When he was as satisfied as he could be, Adrian had gone along to the women’s ward. It was lunchtime. An attendant stood in the middle of the ward ladling rice out of steel vats on to plastic plates. The women moved forward, forming a semicircle around the trolley. From the other side of the room a woman crossed the floor with a stiff-legged gait, the Thorazine shuffle. A long time now since Adrian had seen it. In the trembling hands of others, he recognised, too, the side effects of Haldol. Agnes was sitting on the edge of her bed, holding the plate in her left hand, eating carefully with her right hand, wrist held high, delicately gathering the food with her fingers. He noticed she didn’t lick her fingers clean like most of the others, but poured water over them into a basin from a plastic kettle by the side of her bed.
Adrian approached her from where she could see him. She gave no indication of having heard him. He positioned himself so that he was standing in front of her, leaving her no choice but to look at him.
‘I am Dr Lockheart.’ Not strictly true, but he’d learned how it worked here. She looked up unblinking, the light of her eyes unchanged, either by recognition, or confusion. ‘Come,’ he said, and indicated to her to stand up. He turned and walked away, slowly at first, until he felt her following.
‘Do you know who I am?’ Adrian was sitting in Ileana’s chair, the woman opposite him. Salia had come to act as interpreter. Now he put Adrian’s words into Creole. They had discussed this already; if the woman was from the city she would understand. If she was from elsewhere Salia might or might not be able to help.
Agnes sat, curled upon herself. She offered no answer.
‘Can you tell me your own name?’
She was silent still, though she had moved her head slightly at the sound of his voice. Her fingers worried at a loose thread in her dress. He repeated the question. This time there came a sound, a murmuring, as though she was trying out sounds. In this way she failed to answer any of the basic questions Adrian put to her. The date, day or time, a
knowledge of where she was. He watched her carefully, the sideways motion of the head, the pauses in the plucking of the thread. He gathered an impression that she was at some level computing the questions. She hadn’t yet looked at him.

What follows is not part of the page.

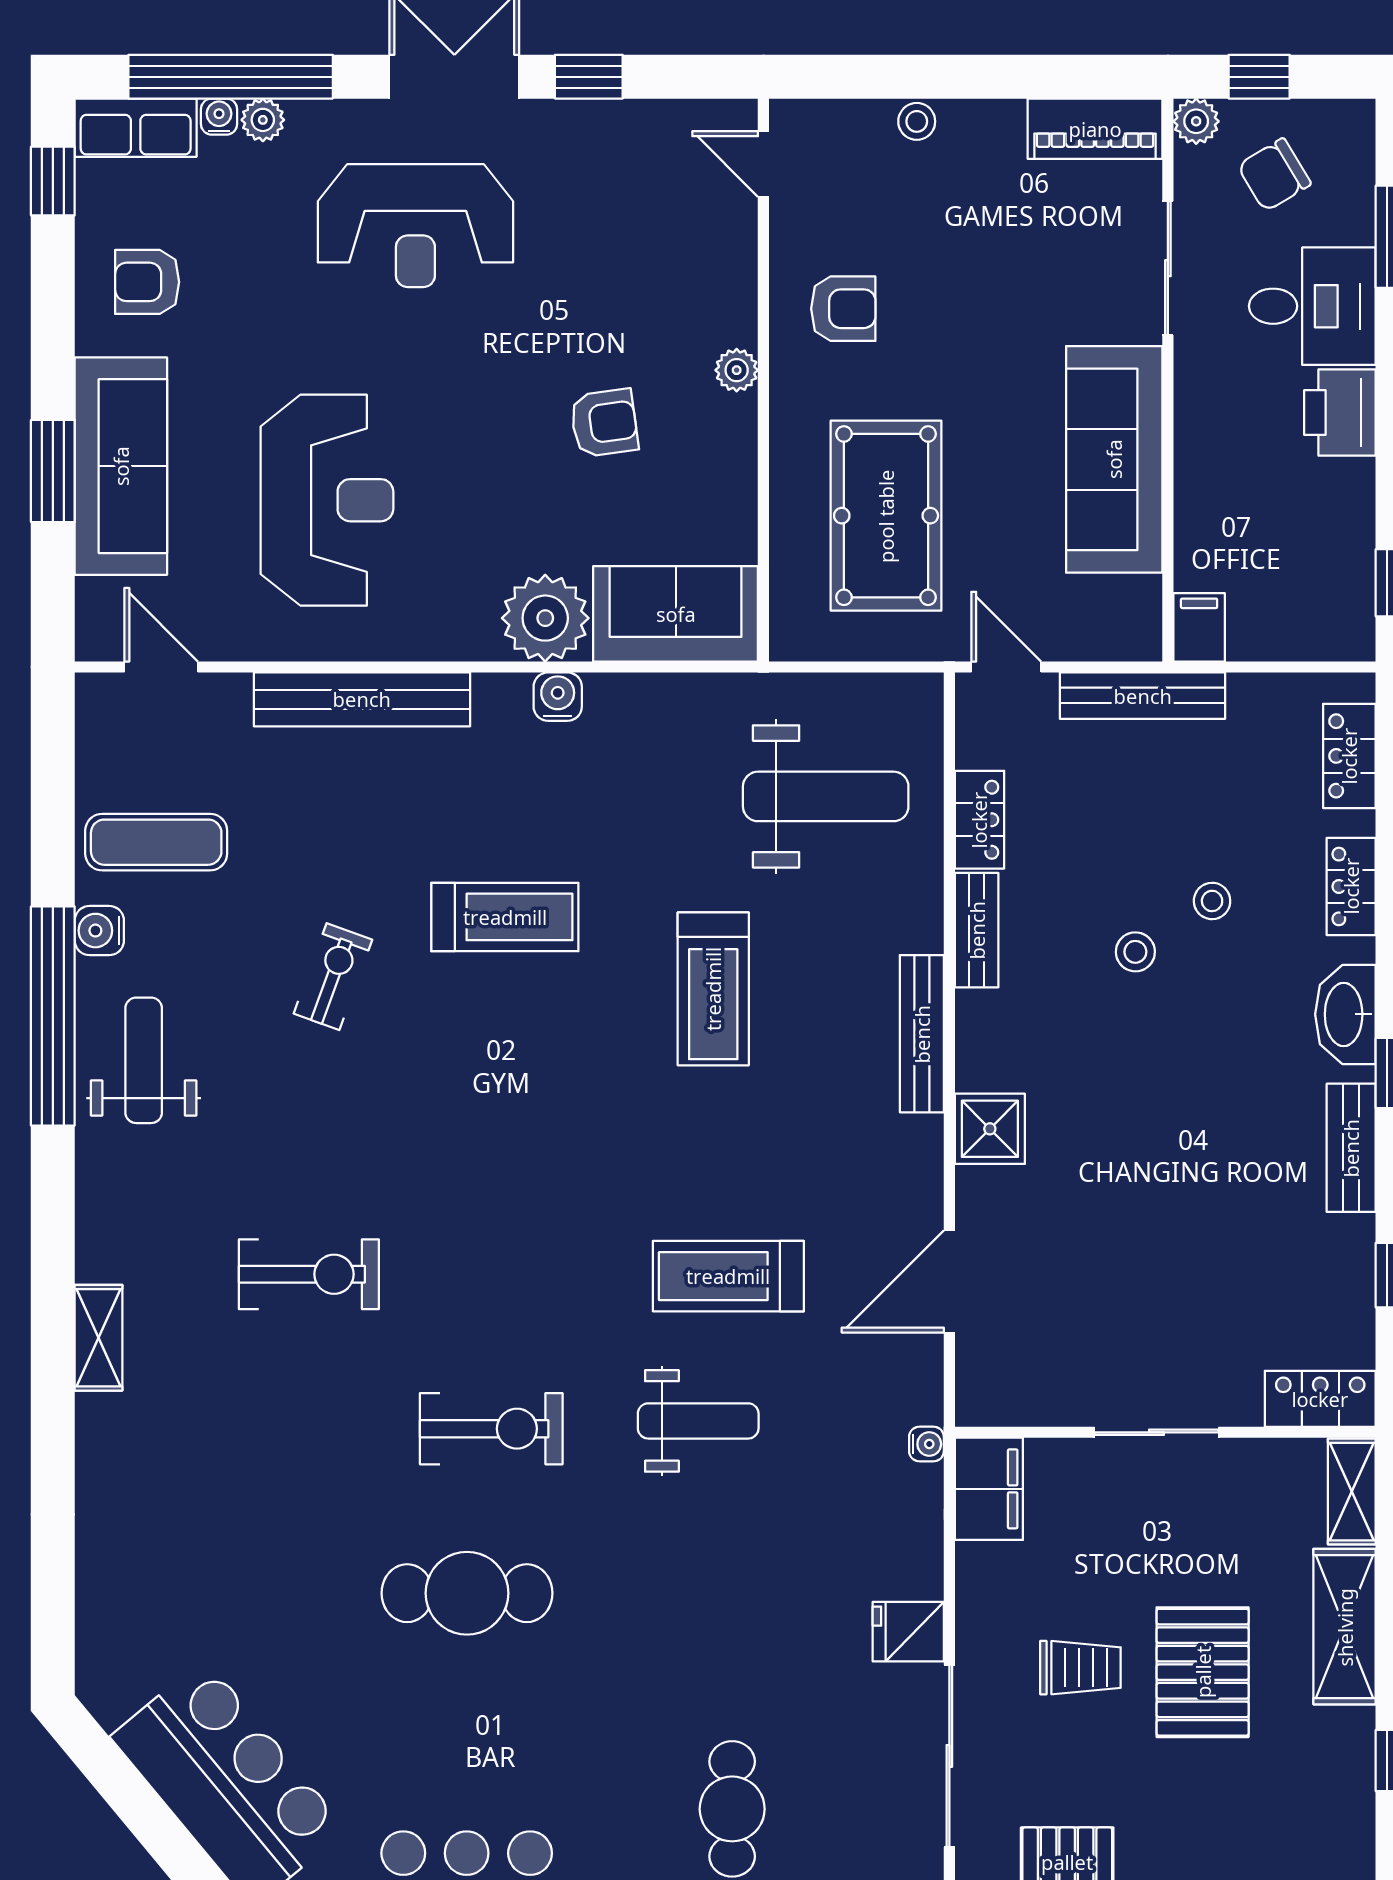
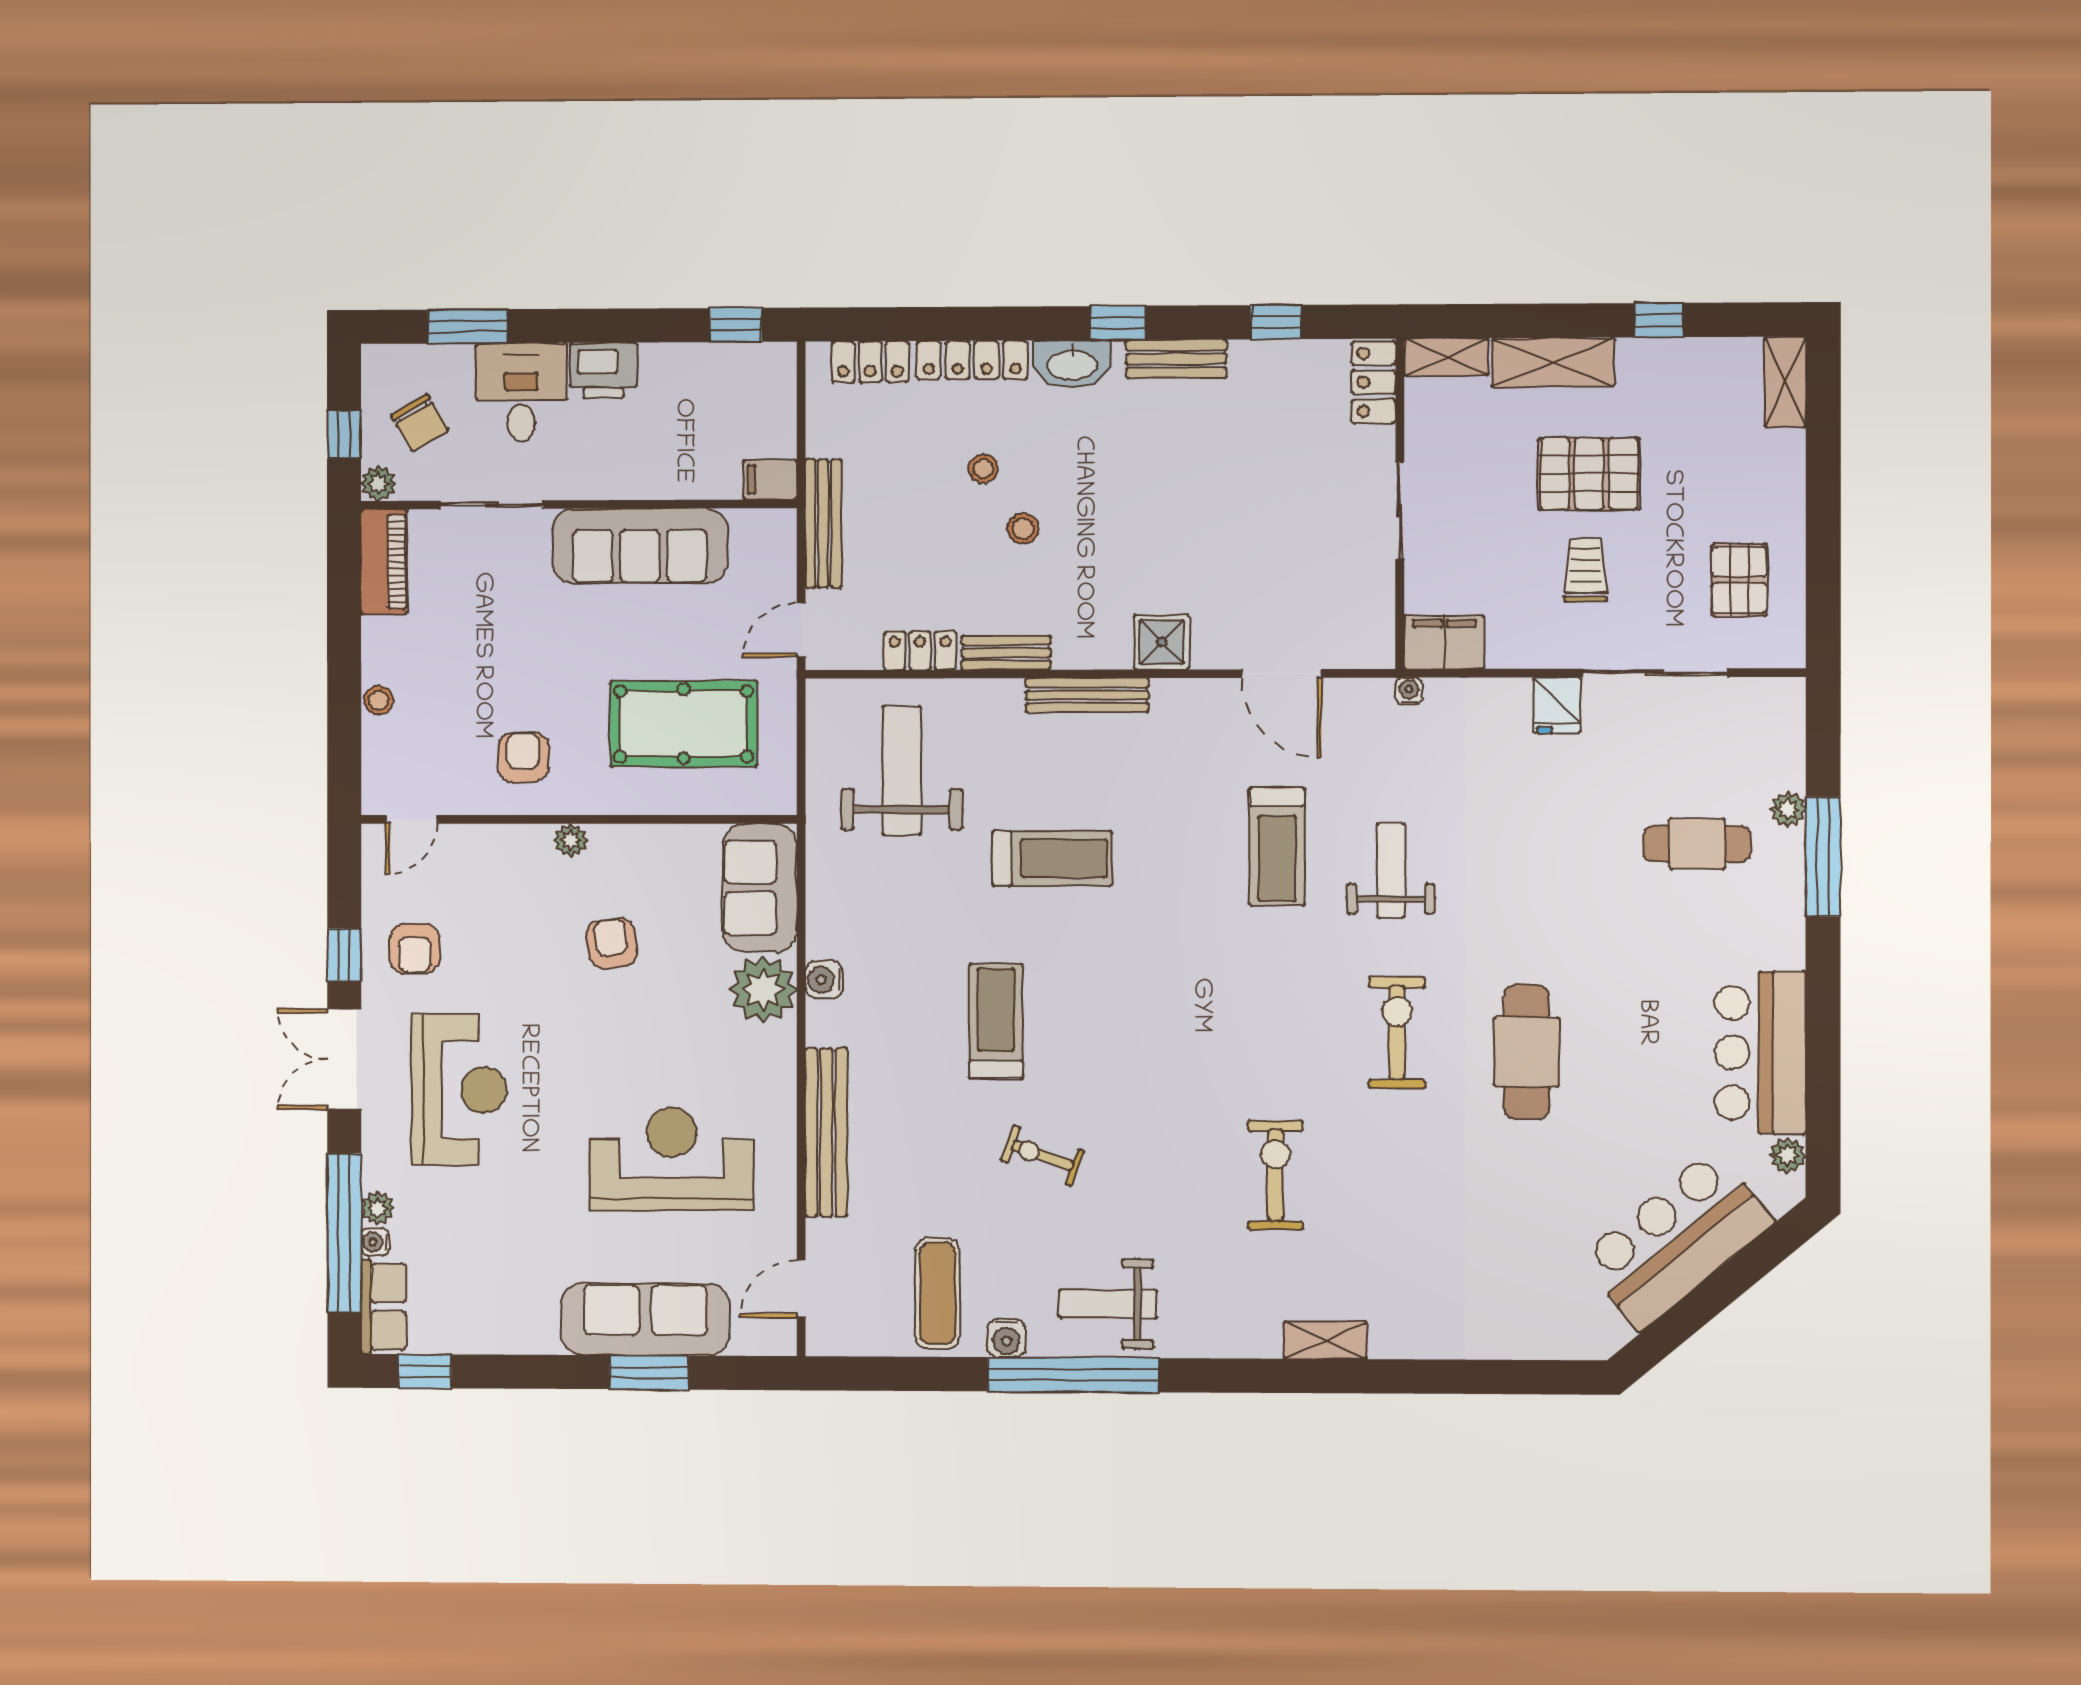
armchair: (147, 282) -> (415, 949), moved
locker: (1351, 886) -> (972, 360), width x1.53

‘Do you know how you came to be here?’ She looked up, rolling her head back on her shoulders, and gazed somewhere into the space between him and Salia leaning against the window ledge. A dark line appeared between her eyebrows, her breathing quickened momentarily. She rubbed her hand across her face.
‘Did you come here on your own or did somebody bring you?’
The plucking stopped and started again furiously. Adrian paused, aware of Salia watching from the sidelines. All this would be reported straight back to Attila, for sure. Agnes’s fingernails were trimmed, he observed, her hair was neatly braided. Either somebody did these things for her, or she did them herself. He doubted anybody in this place was responsible for such a degree of care.
He altered his tone to one of brisk impersonality. ‘Can you count your fingers for me?’ She looked down at her hands and moved the fingers one by one.